What is wanted is every line below from the one with "entered on Page 1." up to and including the one with "10,488 | 11,040 |", retyped exactly, pictures excluded, nothing else.

Dataset excerpts:
------------------------------------------------
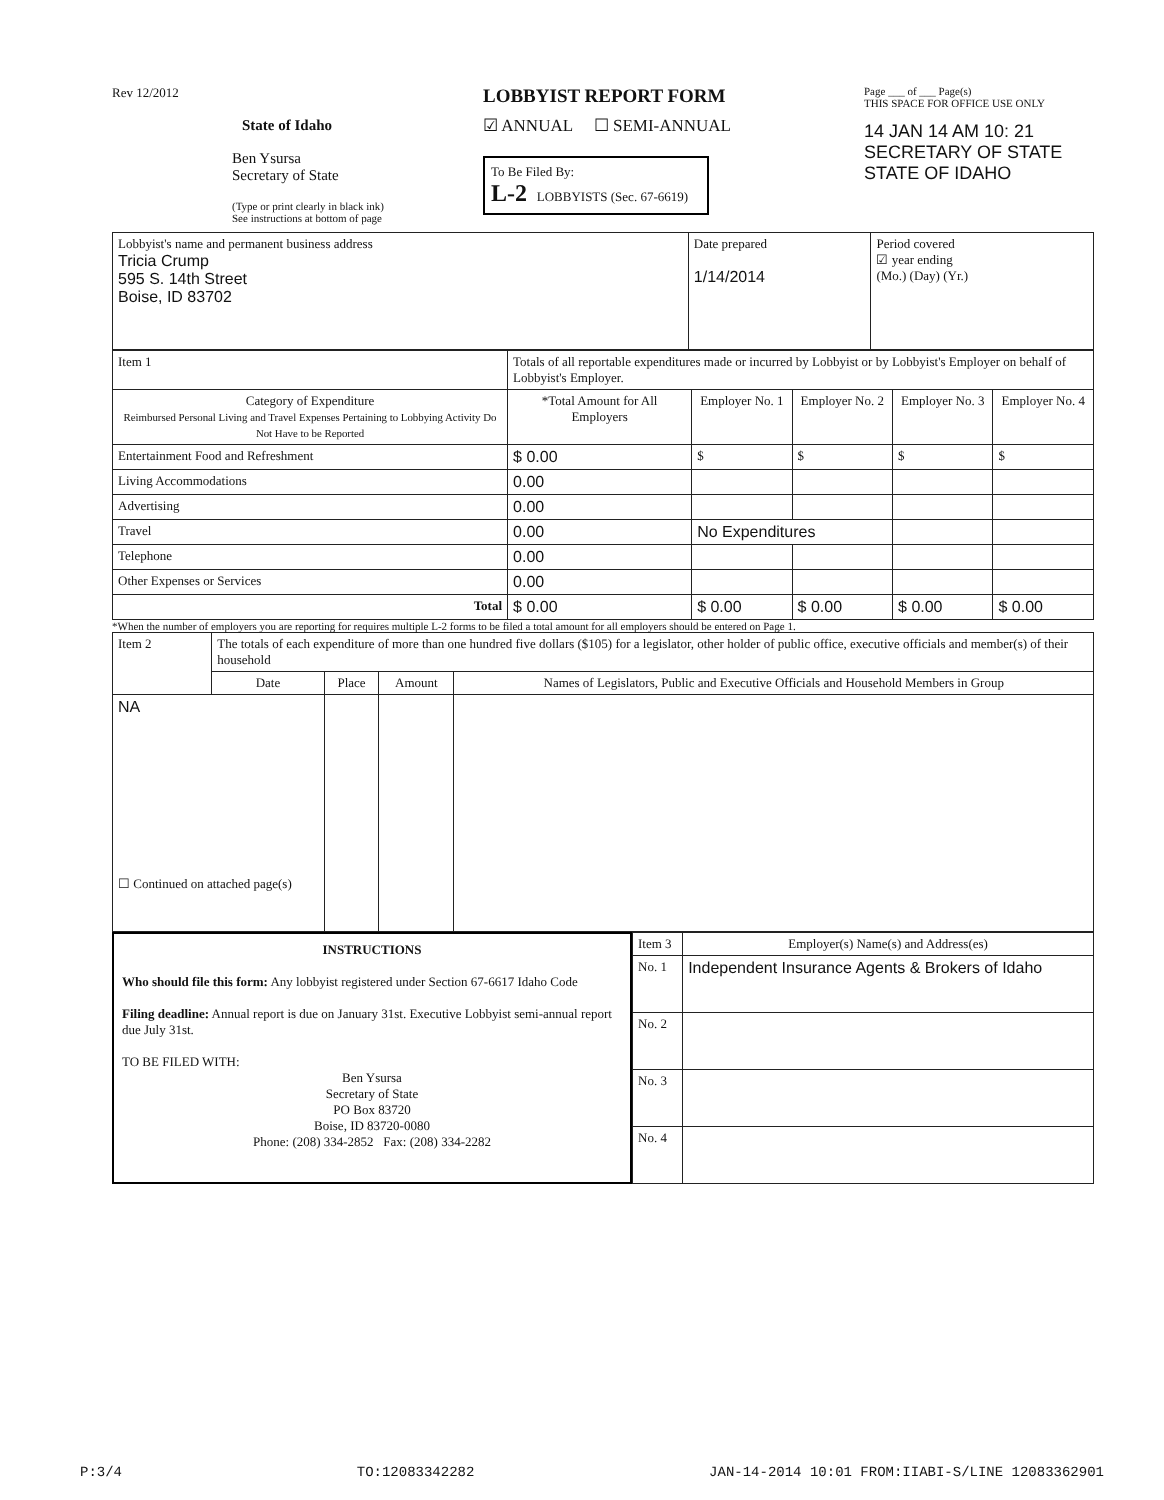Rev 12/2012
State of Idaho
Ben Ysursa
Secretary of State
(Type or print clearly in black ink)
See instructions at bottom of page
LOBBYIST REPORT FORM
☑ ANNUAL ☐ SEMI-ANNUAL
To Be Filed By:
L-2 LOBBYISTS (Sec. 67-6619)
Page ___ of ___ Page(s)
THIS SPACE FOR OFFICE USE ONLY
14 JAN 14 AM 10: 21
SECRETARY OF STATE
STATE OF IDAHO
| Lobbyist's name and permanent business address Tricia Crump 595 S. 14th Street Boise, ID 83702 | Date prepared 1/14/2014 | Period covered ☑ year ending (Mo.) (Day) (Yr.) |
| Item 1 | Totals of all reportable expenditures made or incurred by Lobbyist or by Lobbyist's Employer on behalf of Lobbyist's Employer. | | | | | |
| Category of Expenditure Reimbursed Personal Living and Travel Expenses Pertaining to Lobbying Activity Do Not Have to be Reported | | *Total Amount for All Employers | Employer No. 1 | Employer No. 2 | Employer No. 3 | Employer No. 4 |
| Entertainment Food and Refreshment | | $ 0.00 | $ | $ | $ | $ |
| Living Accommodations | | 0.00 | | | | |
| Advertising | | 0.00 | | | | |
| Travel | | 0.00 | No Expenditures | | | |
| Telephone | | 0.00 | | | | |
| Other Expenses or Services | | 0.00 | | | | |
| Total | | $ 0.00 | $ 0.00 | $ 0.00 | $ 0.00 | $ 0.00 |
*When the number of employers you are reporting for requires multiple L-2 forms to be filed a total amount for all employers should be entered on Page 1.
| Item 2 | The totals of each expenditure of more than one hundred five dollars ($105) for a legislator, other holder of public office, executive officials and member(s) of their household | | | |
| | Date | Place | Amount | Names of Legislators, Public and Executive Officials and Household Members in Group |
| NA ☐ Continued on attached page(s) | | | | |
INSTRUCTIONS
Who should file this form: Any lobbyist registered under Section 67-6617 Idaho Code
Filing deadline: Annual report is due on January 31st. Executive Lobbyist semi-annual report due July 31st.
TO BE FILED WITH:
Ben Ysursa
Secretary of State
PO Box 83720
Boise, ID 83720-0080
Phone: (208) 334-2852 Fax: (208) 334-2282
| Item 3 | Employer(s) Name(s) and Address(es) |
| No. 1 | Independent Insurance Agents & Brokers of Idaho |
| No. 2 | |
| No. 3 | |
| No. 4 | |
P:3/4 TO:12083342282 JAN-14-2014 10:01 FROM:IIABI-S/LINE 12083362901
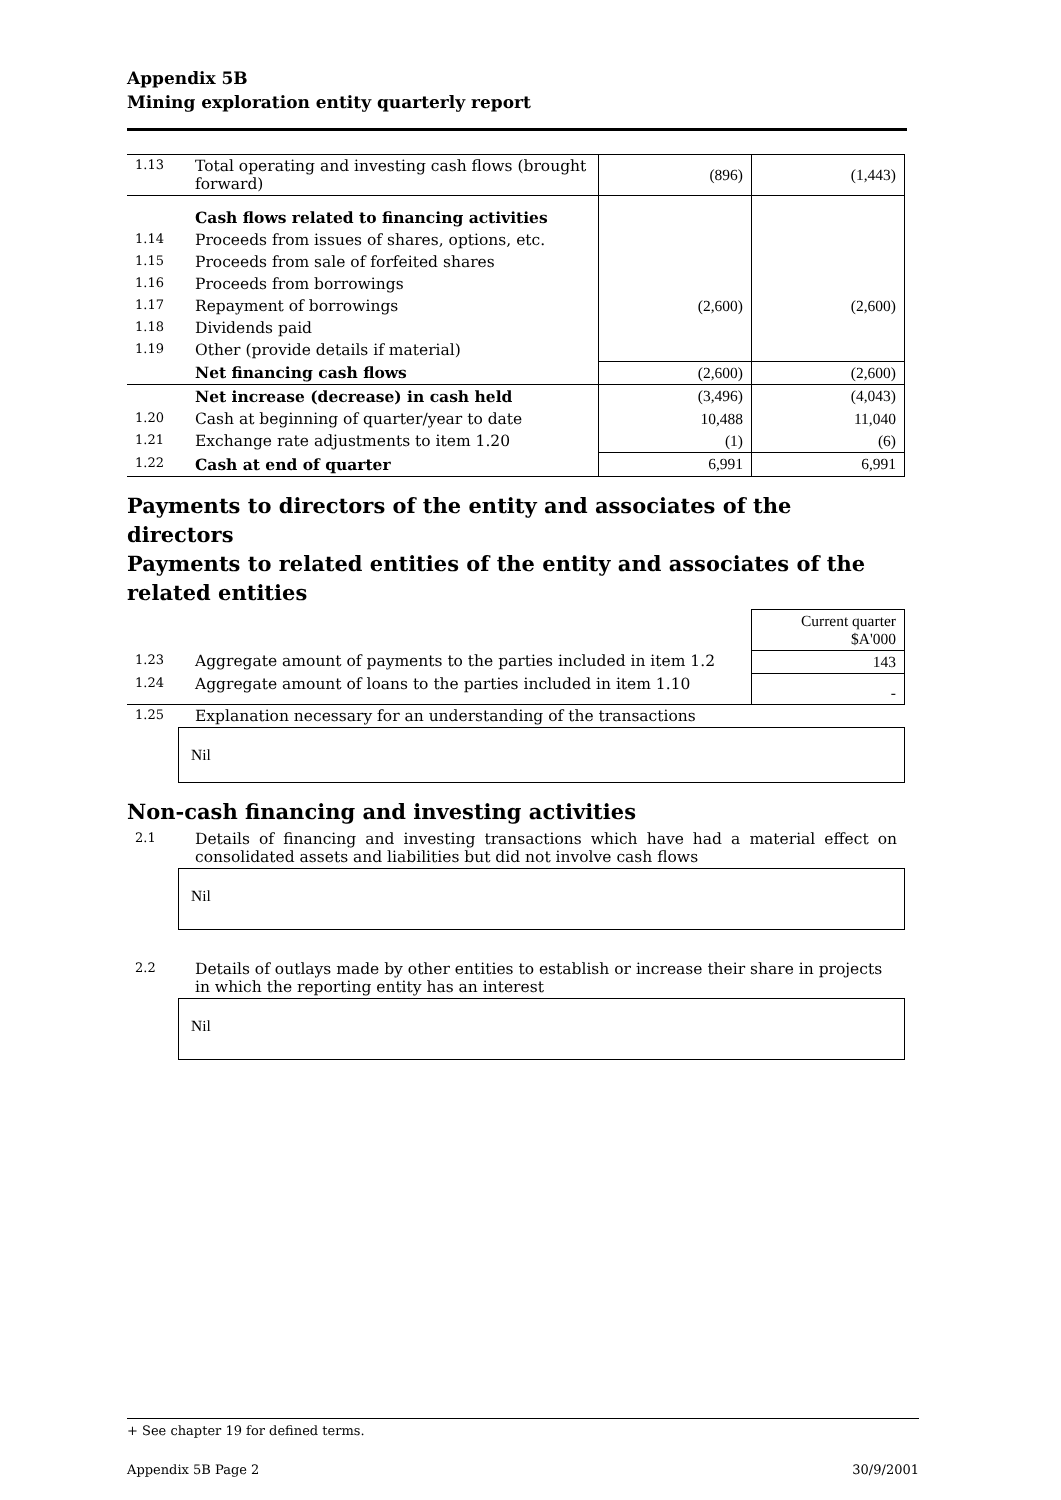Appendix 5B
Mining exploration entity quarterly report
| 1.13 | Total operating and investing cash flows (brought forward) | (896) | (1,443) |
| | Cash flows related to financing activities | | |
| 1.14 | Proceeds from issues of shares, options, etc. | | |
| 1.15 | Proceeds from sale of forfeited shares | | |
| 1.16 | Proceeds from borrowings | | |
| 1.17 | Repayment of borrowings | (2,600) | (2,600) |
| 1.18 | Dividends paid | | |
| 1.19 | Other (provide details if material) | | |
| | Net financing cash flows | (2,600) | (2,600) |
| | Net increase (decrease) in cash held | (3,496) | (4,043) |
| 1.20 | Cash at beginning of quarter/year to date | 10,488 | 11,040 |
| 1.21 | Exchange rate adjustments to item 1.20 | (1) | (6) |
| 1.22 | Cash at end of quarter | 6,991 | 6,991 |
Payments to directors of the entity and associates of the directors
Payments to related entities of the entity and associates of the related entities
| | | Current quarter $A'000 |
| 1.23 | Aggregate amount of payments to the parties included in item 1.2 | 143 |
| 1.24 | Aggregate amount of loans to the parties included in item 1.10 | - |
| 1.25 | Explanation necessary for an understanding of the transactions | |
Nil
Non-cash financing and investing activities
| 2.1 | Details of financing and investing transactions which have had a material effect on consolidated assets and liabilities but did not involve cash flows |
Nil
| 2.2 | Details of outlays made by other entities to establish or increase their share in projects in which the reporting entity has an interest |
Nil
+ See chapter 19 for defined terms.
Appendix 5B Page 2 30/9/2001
------------------------------------------------
▶ **WRITTEN ANSWER**:
*When the number of employers you are reporting for requires multiple L-2 forms to be filed a total amount for all employers should be entered on Page 1.
| Item 2 | The totals of each expenditure of more than one hundred five dollars ($105) for a legislator, other holder of public office, executive officials and member(s) of their household | | | |
| | Date | Place | Amount | Names of Legislators, Public and Executive Officials and Household Members in Group |
| NA ☐ Continued on attached page(s) | | | | |
INSTRUCTIONS
Who should file this form: Any lobbyist registered under Section 67-6617 Idaho Code
Filing deadline: Annual report is due on January 31st. Executive Lobbyist semi-annual report due July 31st.
TO BE FILED WITH:
Ben Ysursa
Secretary of State
PO Box 83720
Boise, ID 83720-0080
Phone: (208) 334-2852 Fax: (208) 334-2282
| Item 3 | Employer(s) Name(s) and Address(es) |
| No. 1 | Independent Insurance Agents & Brokers of Idaho |
| No. 2 | |
| No. 3 | |
| No. 4 | |
P:3/4 TO:12083342282 JAN-14-2014 10:01 FROM:IIABI-S/LINE 12083362901
Appendix 5B
Mining exploration entity quarterly report
| 1.13 | Total operating and investing cash flows (brought forward) | (896) | (1,443) |
| | Cash flows related to financing activities | | |
| 1.14 | Proceeds from issues of shares, options, etc. | | |
| 1.15 | Proceeds from sale of forfeited shares | | |
| 1.16 | Proceeds from borrowings | | |
| 1.17 | Repayment of borrowings | (2,600) | (2,600) |
| 1.18 | Dividends paid | | |
| 1.19 | Other (provide details if material) | | |
| | Net financing cash flows | (2,600) | (2,600) |
| | Net increase (decrease) in cash held | (3,496) | (4,043) |
| 1.20 | Cash at beginning of quarter/year to date | 10,488 | 11,040 |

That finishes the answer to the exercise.